Reactions: Like 11 | Funny 1 | Informative 1


----------



## Yagya (4/1/17)

Now thats 1 great looking mod right there.

Reactions: Thanks 1


----------



## Yagya (4/1/17)

I would like to see how that shine holds up as I had mine polished but somehow it kinda fades again looking raw


----------



## incredible_hullk (4/1/17)

Yagya said:


> I would like to see how that shine holds up as I had mine polished but somehow it kinda fades again looking raw



@Yagya will keep u posted


----------



## incredible_hullk (4/1/17)

incredible_hullk said:


> @Yagya will keep u posted


oh and and thx @Yagya seeing ur one made me realise i need it


----------



## Yagya (4/1/17)

You welcome. This 1 is my HE mod for sure. Just ticks all the boxes for me

Reactions: Like 1 | Agree 1


----------



## boxerulez (5/1/17)

It will fade again.

You need to polish it.
Wipe it clean with thinners an

Clearcoat.

Sent from my Serpent Minikin

Reactions: Agree 1


----------



## boxerulez (5/1/17)

3 weeks in from last polish...thanks to clearcoat.

Sent from my Serpent Minikin


----------



## incredible_hullk (5/1/17)

boxerulez said:


> 3 weeks in from last polish...thanks to clearcoat.
> 
> Sent from my Serpent Minikin



stupid question @boxerulez wat is clearcoat and where do u get it from


----------



## boxerulez (5/1/17)

Autopaint store... the clear paint used on cars that have metallic finishes.

I have a compressor and equipment at home so it isneasy for me... 


If you are notnset up for this kind of thing approach someone who works on cars bodywork to do it for you.

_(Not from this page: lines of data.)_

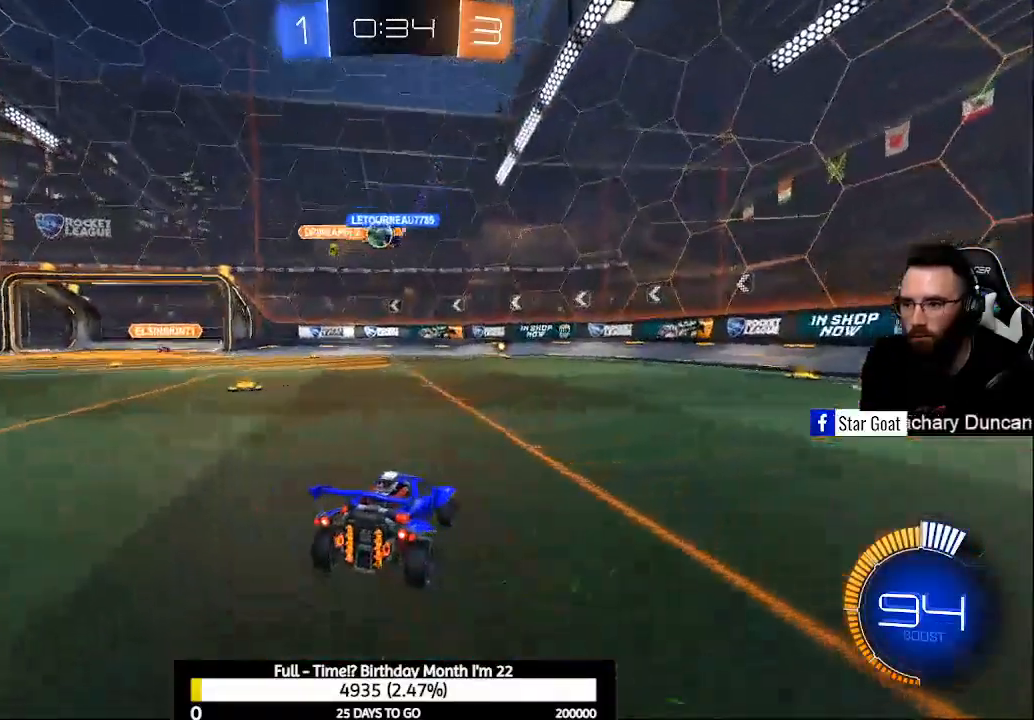
{"buttons": ["R2"], "left_stick": "left", "right_stick": "center", "events": [[33, "R2", "down"], [133, "left_stick", "left"], [267, "R2", "up"], [367, "R2", "down"]]}
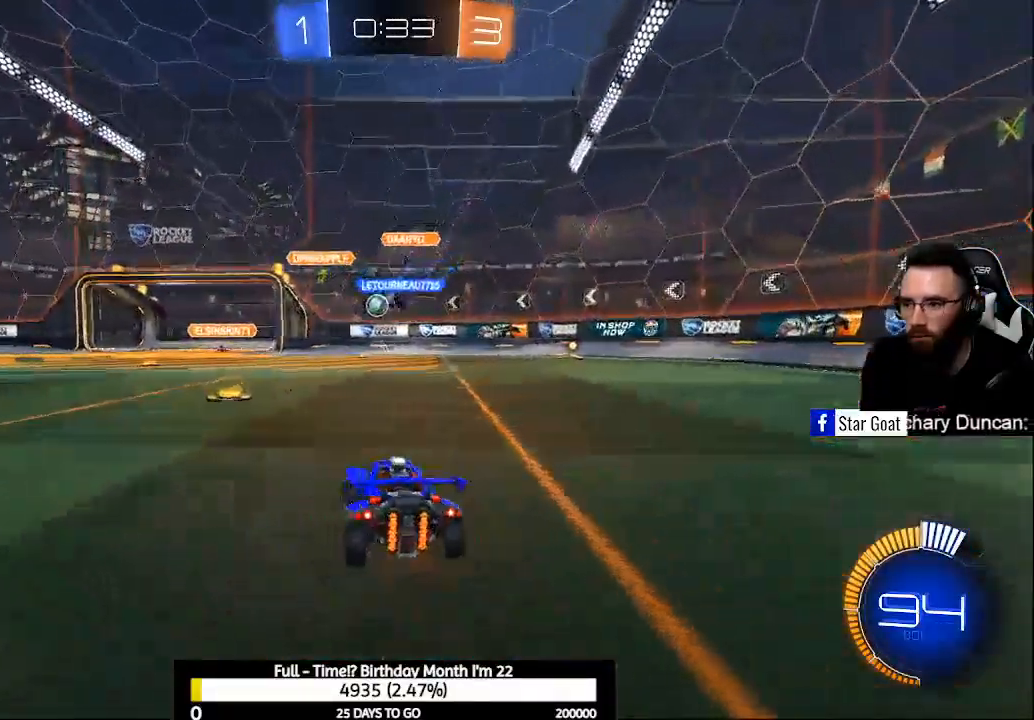
{"buttons": ["B", "R2"], "left_stick": "up-left", "right_stick": "center", "events": [[33, "left_stick", "center"], [200, "left_stick", "left"], [267, "B", "down"], [433, "left_stick", "center"], [500, "left_stick", "up-left"]]}
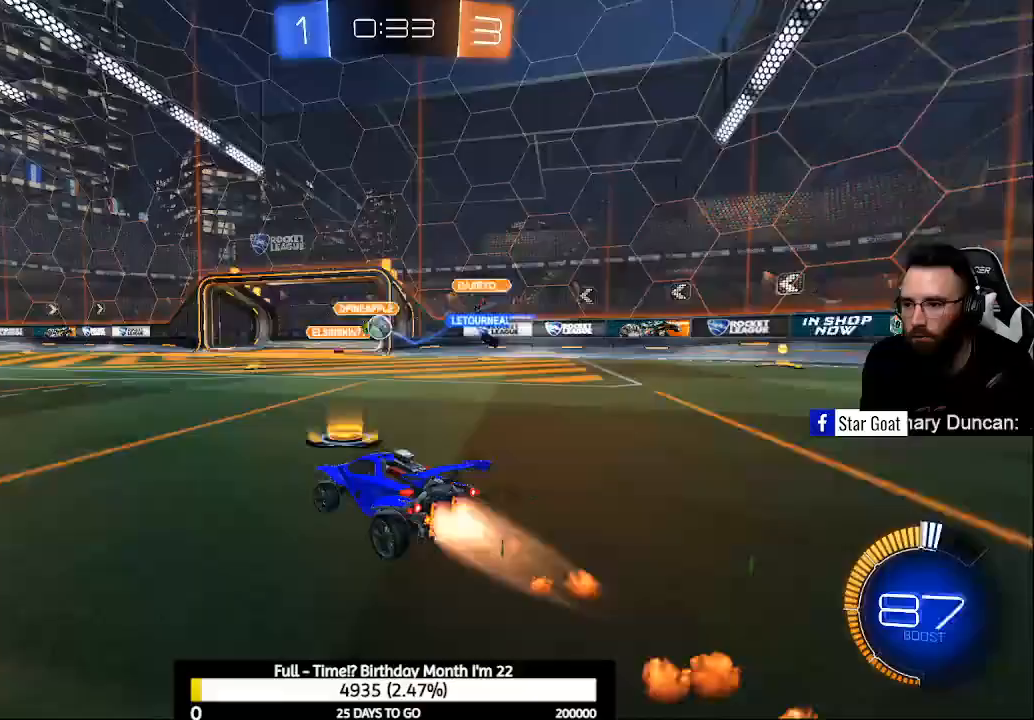
{"buttons": ["R2"], "left_stick": "right", "right_stick": "center", "events": [[367, "B", "up"], [367, "left_stick", "right"]]}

Sent from my Serpent Minikin

Reactions: Like 1 | Thanks 1


----------



## blujeenz (5/1/17)

incredible_hullk said:


> stupid question @boxerulez wat is clearcoat and where do u get it from


Its the top clear layer over the color coat on your car to protect it from minor chips etc.

Reactions: Like 2 | Thanks 1


----------



## Clouds4Days (5/1/17)

boxerulez said:


> Autopaint store... the clear paint used on cars that have metallic finishes.
> 
> I have a compressor and equipment at home so it isneasy for me...
> 
> ...



Or can we approach you 

I just gave you a business idea @boxerulez , i dont expect any returns but you could name the business after me 


*Clouds4Days Mods n Other Paint Jobs*

Reactions: Funny 1


----------



## incredible_hullk (5/1/17)

Clouds4Days said:


> Or can we approach you
> 
> I just gave you a business idea @boxerulez , i dont expect any returns but you could name the business after me
> 
> ...



Boxem Clouds Mod Detailing


----------



## boxerulez (5/1/17)

Clouds4Days said:


> Or can we approach you
> 
> I just gave you a business idea @boxerulez , i dont expect any returns but you could name the business after me
> 
> ...


Ill do it free for you but shipping is your baby. Remember I am in East London.

Sent from my Serpent Minikin


----------



## Clouds4Days (5/1/17)

boxerulez said:


> Ill do it free for you but shipping is your baby. Remember I am in East London.
> 
> Sent from my Serpent Minikin



Thanks bud.
I dont have one but when i get something raw i will take you up on that bud


----------